- [About this task]: Lines to return, exactly: from the line with "### Attending Local Tech Meetups" to the line with "### Joining Ruby User Groups" in the entries below, both included.

[Data supplied Boundary: Start]

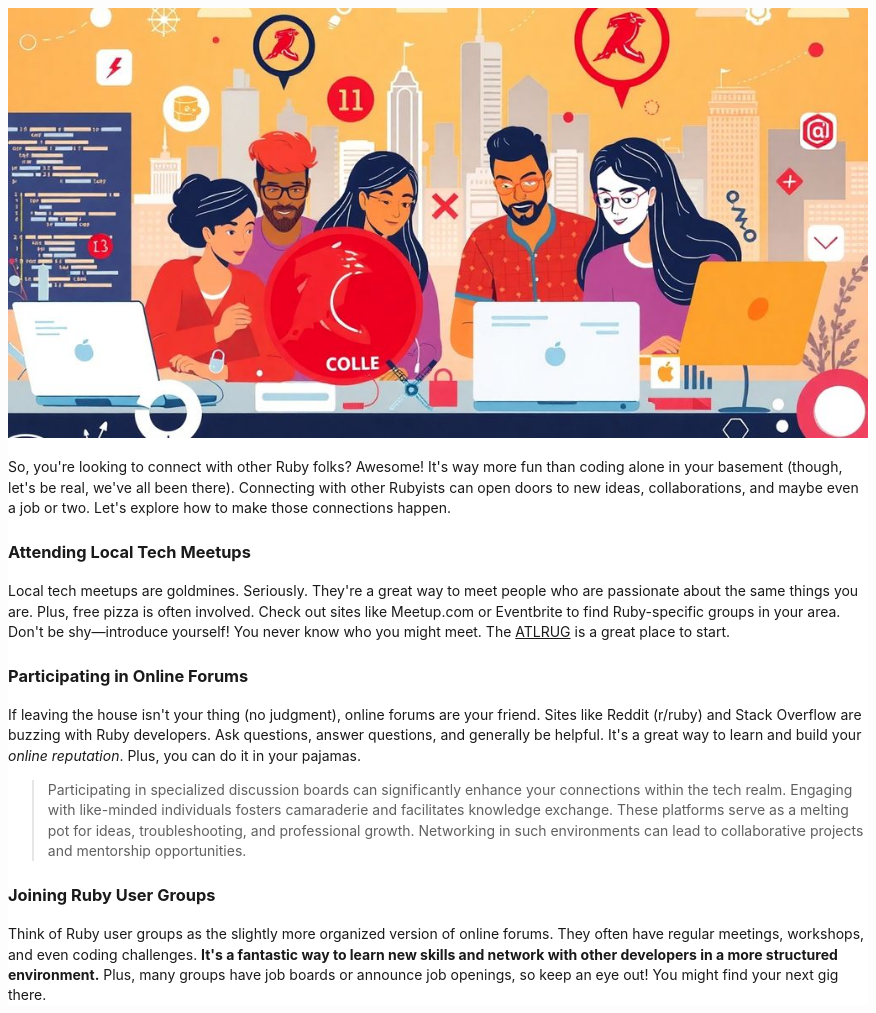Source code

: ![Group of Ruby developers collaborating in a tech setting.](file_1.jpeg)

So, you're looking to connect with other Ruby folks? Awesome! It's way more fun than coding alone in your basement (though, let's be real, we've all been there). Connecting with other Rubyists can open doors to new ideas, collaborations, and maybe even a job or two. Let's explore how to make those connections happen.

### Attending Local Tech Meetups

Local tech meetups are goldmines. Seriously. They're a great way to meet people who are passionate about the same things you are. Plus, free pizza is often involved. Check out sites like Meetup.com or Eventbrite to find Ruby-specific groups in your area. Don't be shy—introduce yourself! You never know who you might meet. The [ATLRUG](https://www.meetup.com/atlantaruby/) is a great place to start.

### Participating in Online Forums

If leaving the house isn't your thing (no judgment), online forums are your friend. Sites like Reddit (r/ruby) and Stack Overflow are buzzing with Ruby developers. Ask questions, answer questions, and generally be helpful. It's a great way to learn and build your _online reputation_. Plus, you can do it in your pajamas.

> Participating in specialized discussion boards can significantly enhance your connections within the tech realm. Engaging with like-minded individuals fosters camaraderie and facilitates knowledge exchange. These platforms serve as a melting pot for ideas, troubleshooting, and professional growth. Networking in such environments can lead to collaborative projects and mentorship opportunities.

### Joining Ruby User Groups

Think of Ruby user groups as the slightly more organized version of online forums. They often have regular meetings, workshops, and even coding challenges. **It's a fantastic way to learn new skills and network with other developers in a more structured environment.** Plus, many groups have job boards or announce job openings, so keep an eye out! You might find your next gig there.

[Data supplied Boundary: End]

- [Solution to this problem]:
### Attending Local Tech Meetups

Local tech meetups are goldmines. Seriously. They're a great way to meet people who are passionate about the same things you are. Plus, free pizza is often involved. Check out sites like Meetup.com or Eventbrite to find Ruby-specific groups in your area. Don't be shy—introduce yourself! You never know who you might meet. The [ATLRUG](https://www.meetup.com/atlantaruby/) is a great place to start.

### Participating in Online Forums

If leaving the house isn't your thing (no judgment), online forums are your friend. Sites like Reddit (r/ruby) and Stack Overflow are buzzing with Ruby developers. Ask questions, answer questions, and generally be helpful. It's a great way to learn and build your _online reputation_. Plus, you can do it in your pajamas.

> Participating in specialized discussion boards can significantly enhance your connections within the tech realm. Engaging with like-minded individuals fosters camaraderie and facilitates knowledge exchange. These platforms serve as a melting pot for ideas, troubleshooting, and professional growth. Networking in such environments can lead to collaborative projects and mentorship opportunities.

### Joining Ruby User Groups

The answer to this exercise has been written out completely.